Data Science Amazon VM With Start/Stop Functionality
Feb 17, 2017Jeff Leek has tried to move to the cloud with his Chromebook Experiment.
My motivation is different but my goal is similar. Would it be possible to create a virtual machine (VM) in the cloud that after an initial setting…
-
It can be started/stopped from the web browser (you do not need SSH into it). Ideally, I also want a command line client to start/stop VM.
-
It has RStudio / Jupyter Notebook that starts/stops with the machine.
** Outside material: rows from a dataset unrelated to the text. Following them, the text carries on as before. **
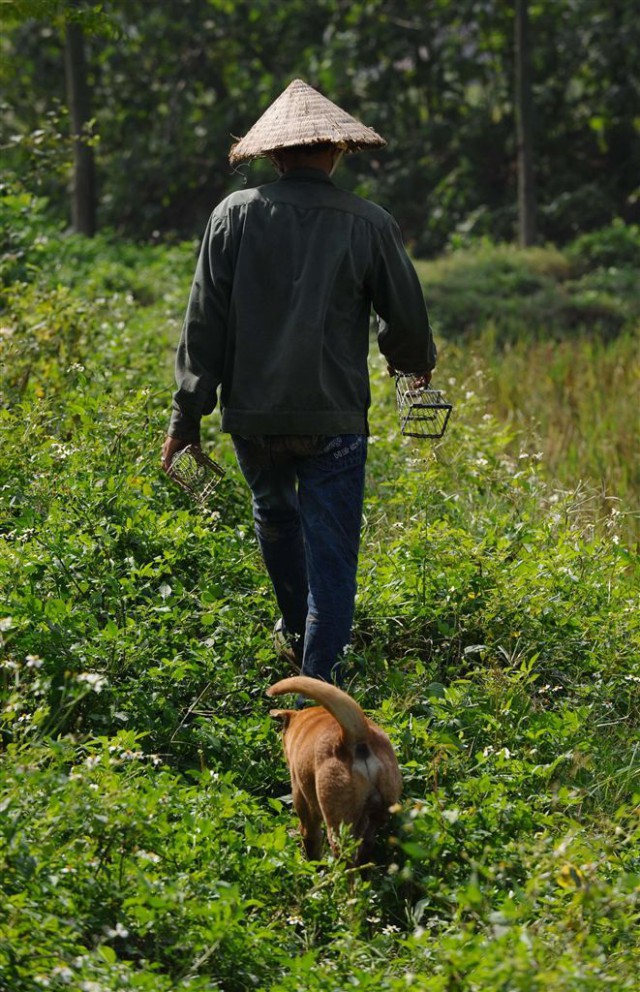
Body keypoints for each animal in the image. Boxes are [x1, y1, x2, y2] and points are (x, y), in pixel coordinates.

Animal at [268, 676, 402, 860]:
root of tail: (357, 738)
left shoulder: (304, 802)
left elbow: (310, 838)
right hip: (380, 810)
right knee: (366, 845)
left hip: (338, 820)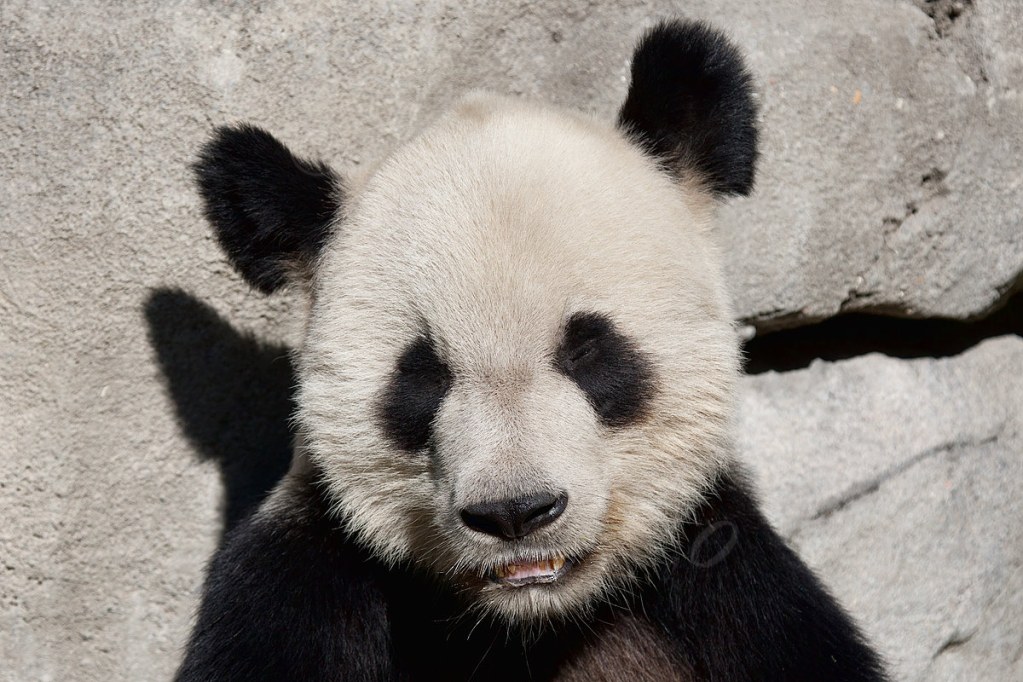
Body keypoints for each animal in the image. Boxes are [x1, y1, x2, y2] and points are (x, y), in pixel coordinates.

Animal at [178, 19, 888, 682]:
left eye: (588, 351)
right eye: (423, 374)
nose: (514, 513)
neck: (529, 621)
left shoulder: (729, 584)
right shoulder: (304, 577)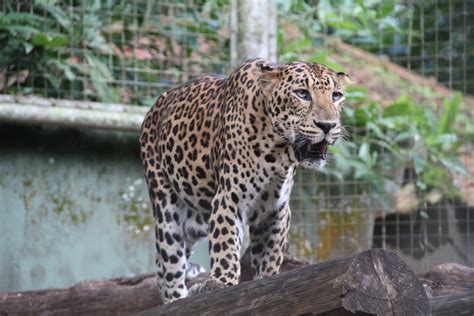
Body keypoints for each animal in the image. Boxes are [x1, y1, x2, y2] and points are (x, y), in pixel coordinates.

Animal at [139, 57, 350, 304]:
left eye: (336, 95)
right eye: (302, 94)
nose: (328, 125)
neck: (278, 152)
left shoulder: (275, 212)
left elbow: (269, 260)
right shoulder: (229, 201)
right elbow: (226, 249)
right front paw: (222, 284)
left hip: (193, 219)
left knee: (162, 263)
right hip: (167, 208)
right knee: (169, 265)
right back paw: (177, 298)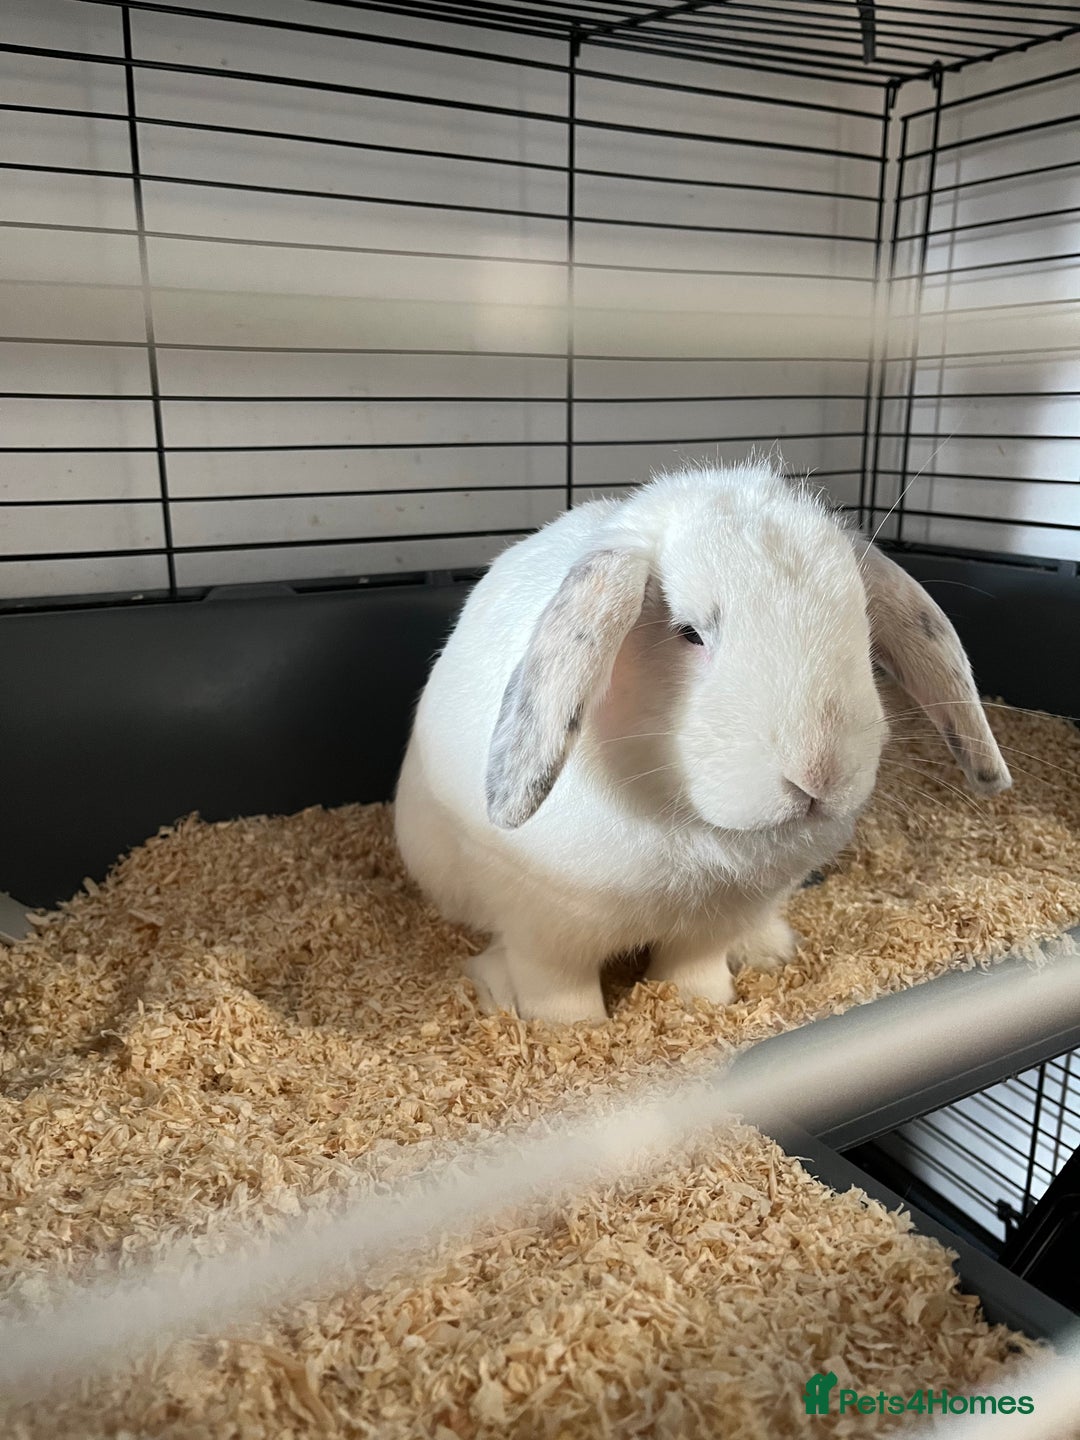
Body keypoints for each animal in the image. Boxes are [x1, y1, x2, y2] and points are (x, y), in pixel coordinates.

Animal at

Ideally, R/python updates should be super-easy.
I do not claim that the following solution is necessarily the best one but it works for me. If you are familiar with Amazon EC2:
- Launch a new instance - choose “Ubuntu Server 14.04 LTS (HVM), SSD Volume Type” (because of systemd process manager)
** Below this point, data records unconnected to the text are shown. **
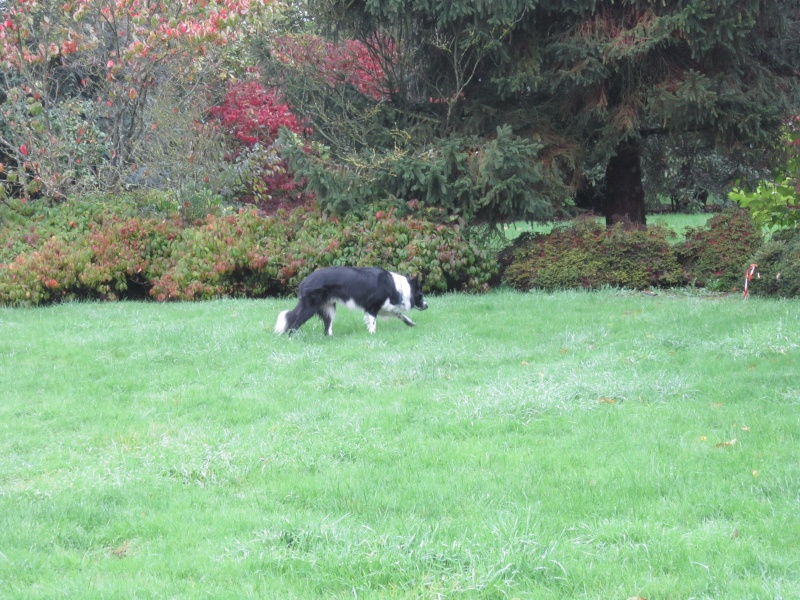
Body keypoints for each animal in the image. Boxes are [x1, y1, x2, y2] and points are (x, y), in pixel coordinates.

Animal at [276, 266, 428, 336]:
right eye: (420, 295)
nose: (427, 306)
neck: (398, 287)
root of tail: (304, 282)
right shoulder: (372, 307)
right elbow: (373, 323)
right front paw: (373, 334)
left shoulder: (383, 306)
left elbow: (399, 313)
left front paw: (410, 323)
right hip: (310, 308)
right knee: (293, 324)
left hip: (329, 308)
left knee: (327, 328)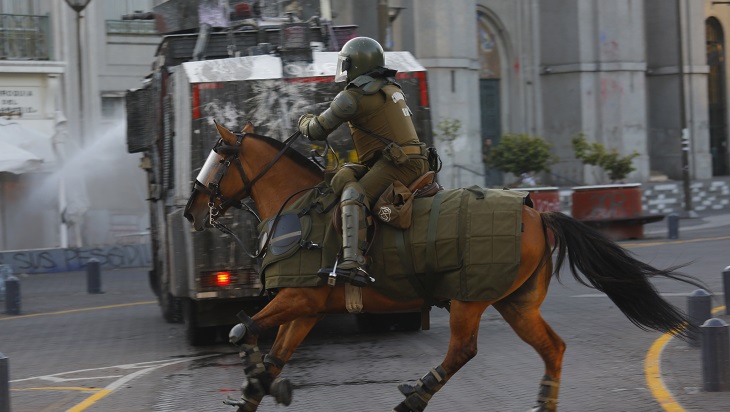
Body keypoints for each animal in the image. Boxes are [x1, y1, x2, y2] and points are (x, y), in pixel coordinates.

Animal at [182, 122, 700, 412]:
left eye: (219, 157)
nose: (190, 209)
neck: (299, 207)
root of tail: (538, 214)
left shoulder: (298, 298)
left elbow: (242, 330)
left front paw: (255, 376)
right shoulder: (305, 308)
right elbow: (268, 351)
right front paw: (256, 387)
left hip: (470, 298)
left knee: (463, 351)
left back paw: (414, 396)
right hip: (515, 303)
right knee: (553, 348)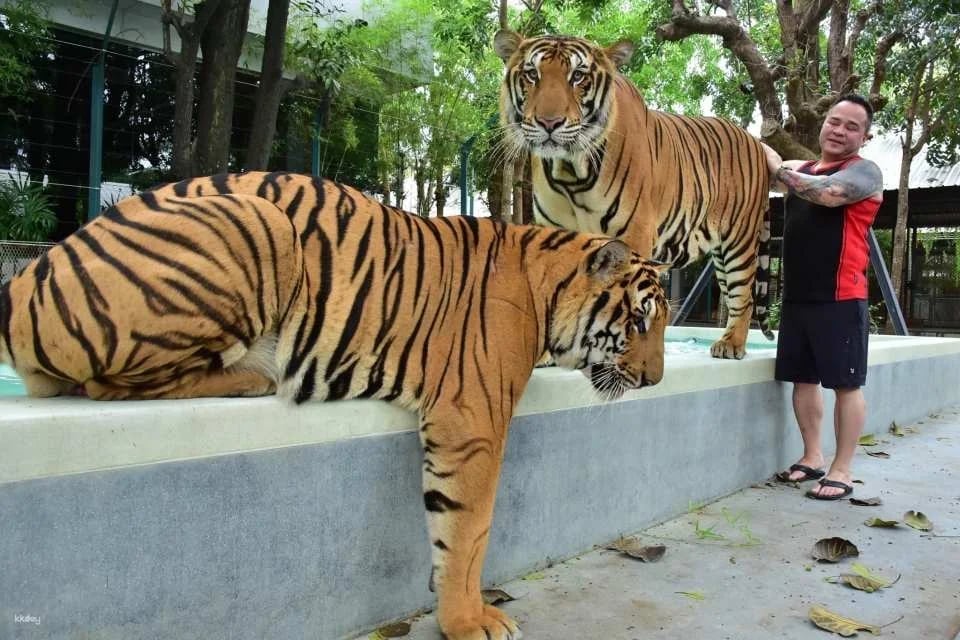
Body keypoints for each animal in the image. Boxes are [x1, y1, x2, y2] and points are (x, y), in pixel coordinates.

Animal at [135, 170, 671, 640]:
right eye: (639, 322)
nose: (654, 380)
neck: (546, 295)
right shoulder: (472, 422)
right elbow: (469, 530)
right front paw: (468, 622)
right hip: (249, 240)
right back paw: (256, 374)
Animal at [494, 28, 774, 359]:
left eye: (578, 76)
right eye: (531, 74)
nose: (549, 123)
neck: (570, 171)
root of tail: (756, 142)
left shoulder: (635, 232)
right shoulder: (556, 231)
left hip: (739, 241)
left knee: (743, 294)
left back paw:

- Be careful, your VM will need public IP, more than default (8 GB) disk space and port 80 open for incoming/outgoing connection
- SSH into it and run the following script
# run updates
sudo apt-get update
# install docker
sudo apt-get install -y docker.io
# pull docker image jupyter/datascience-notebook (scikit-learn, pandas, … preinstalled)
sudo docker pull jupyter/datascience-notebook
# get YOUR PASSWORD sha1 hash from IPython.lib.passwd(YOUR PASSWORD)
# start the docker container
sudo docker run -d -p 80:8888 --restart=always --name dsnb jupyter/datascience-notebook start-notebook.sh --NotebookApp.password='sha1:YOUR PASSWORD SHA1 HASH'
# navigate your browser to http://YOUR_MACHINE_PUBLIC_IP, passwd = YOUR PASSWORD
# make sure everything is running as expected
sudo docker ps
# if not stop and remove the docker container: sudo docker stop dsnb; sudo docker rm dsnb
This way I pay for the VM only when I actually use it (plus some pennies for permanent disk space). In February 2017, the cost was $0.05/hour for t2.medium (4GB memory, 2vCPUs) and $0.10/hour for t2.large (8GB memory, 2vCPUs).